▸ ABOUT THIS EXERCISE:
Copy out the lines of the listing below, starting from the line that contains "Answer as compact" and ending with the line that contains "15) tile [749,130,770,196]", with both of those lines included. Reproduce them exactly as they stand and give nothing else.
=-=-=-=-=
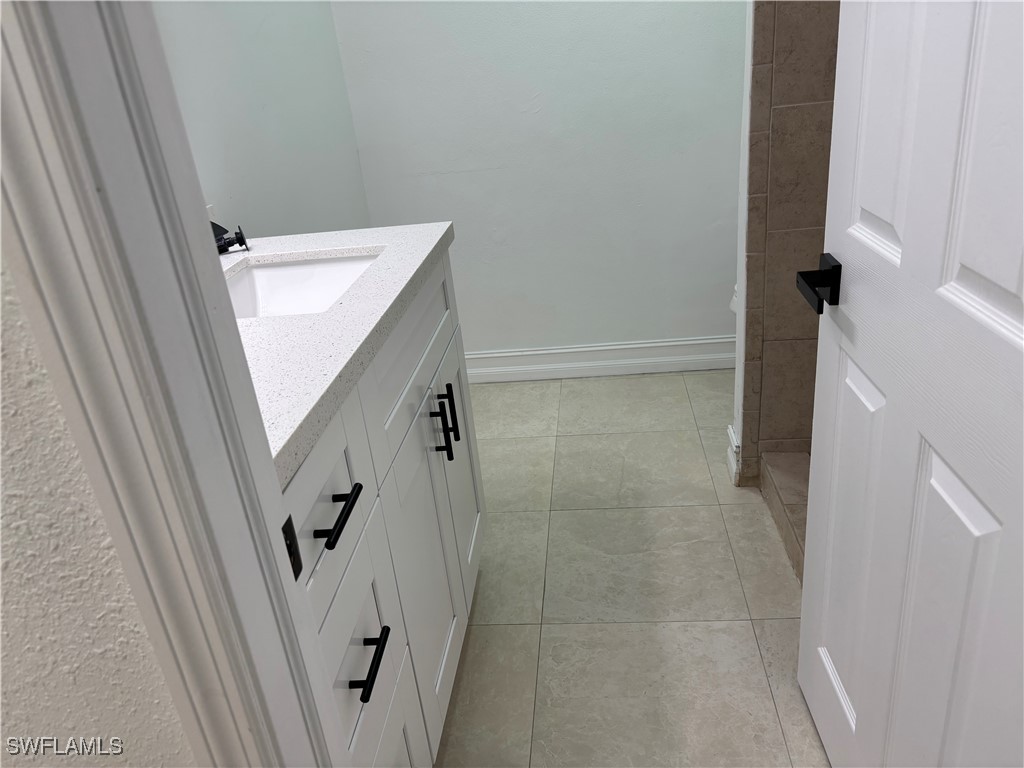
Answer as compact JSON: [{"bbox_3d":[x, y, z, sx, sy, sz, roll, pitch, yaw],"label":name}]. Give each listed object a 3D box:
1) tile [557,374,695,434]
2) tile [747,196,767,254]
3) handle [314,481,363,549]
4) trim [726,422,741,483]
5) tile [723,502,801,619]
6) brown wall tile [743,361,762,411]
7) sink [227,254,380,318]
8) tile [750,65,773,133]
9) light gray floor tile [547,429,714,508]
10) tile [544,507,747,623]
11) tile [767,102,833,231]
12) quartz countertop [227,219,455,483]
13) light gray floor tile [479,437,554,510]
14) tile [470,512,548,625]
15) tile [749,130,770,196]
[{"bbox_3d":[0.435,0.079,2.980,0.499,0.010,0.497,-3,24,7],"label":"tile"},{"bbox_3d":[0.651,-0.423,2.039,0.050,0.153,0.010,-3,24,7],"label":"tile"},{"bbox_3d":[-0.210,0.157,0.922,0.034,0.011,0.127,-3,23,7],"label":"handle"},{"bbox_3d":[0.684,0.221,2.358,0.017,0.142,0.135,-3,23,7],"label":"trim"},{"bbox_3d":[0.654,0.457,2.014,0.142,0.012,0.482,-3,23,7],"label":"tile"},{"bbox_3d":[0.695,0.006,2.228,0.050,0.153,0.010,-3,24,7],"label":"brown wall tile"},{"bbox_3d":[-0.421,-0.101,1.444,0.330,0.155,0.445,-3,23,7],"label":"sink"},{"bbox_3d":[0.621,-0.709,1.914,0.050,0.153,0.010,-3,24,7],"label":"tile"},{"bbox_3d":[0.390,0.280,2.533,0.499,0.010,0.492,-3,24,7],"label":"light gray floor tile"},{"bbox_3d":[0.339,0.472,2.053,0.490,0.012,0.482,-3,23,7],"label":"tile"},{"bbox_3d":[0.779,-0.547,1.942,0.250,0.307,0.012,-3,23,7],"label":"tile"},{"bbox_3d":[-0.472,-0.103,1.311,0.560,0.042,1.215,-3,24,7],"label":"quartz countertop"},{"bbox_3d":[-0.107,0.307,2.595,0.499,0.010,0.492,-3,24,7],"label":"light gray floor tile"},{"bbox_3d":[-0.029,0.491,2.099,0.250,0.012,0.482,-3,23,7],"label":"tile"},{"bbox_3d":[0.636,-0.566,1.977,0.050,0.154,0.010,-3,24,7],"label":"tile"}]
=-=-=-=-=
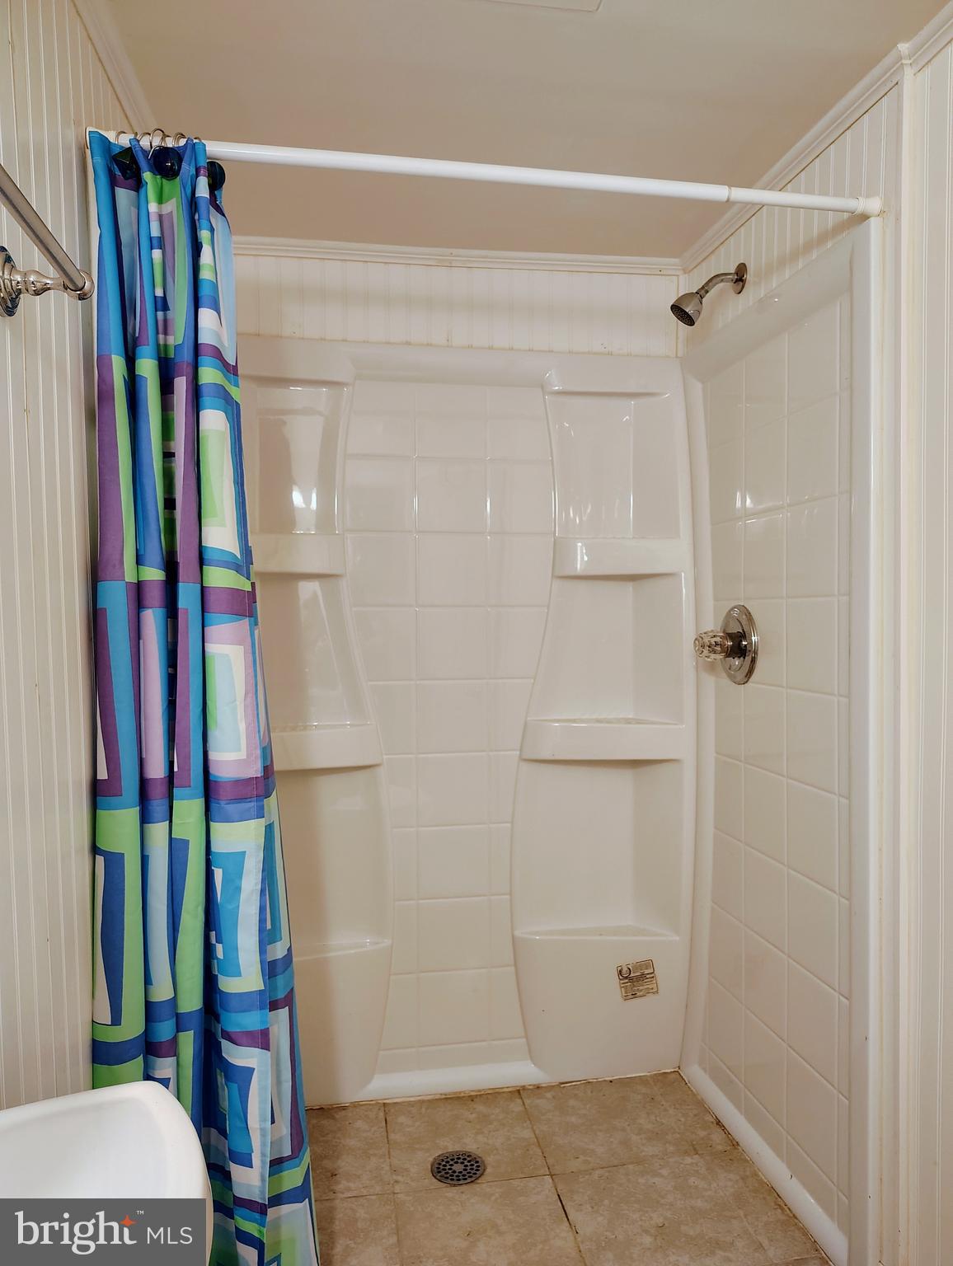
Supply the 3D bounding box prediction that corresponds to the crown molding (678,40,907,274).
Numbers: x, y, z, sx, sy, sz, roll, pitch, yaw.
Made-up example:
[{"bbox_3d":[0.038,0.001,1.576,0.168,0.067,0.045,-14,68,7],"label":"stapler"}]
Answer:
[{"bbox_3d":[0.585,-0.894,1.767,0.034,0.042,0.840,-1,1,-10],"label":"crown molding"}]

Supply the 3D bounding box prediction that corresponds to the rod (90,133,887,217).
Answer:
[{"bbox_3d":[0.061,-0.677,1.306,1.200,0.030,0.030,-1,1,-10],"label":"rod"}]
=-=-=-=-=
▸ RESPONSE TO THIS TASK:
Answer as compact JSON: [{"bbox_3d":[x, y, z, sx, sy, sz, roll, pitch, yaw],"label":name}]. Give each listed object a 3D box:
1) tile [557,374,695,434]
2) tile [747,196,767,254]
3) handle [314,481,363,549]
4) trim [726,422,741,483]
5) tile [723,502,801,619]
6) brown wall tile [743,361,762,411]
7) sink [227,254,380,318]
8) tile [750,65,773,133]
9) light gray floor tile [547,429,714,508]
10) tile [544,507,747,623]
11) tile [767,102,833,231]
12) quartz countertop [227,219,455,483]
13) light gray floor tile [479,437,554,510]
14) tile [470,512,548,625]
15) tile [749,130,770,196]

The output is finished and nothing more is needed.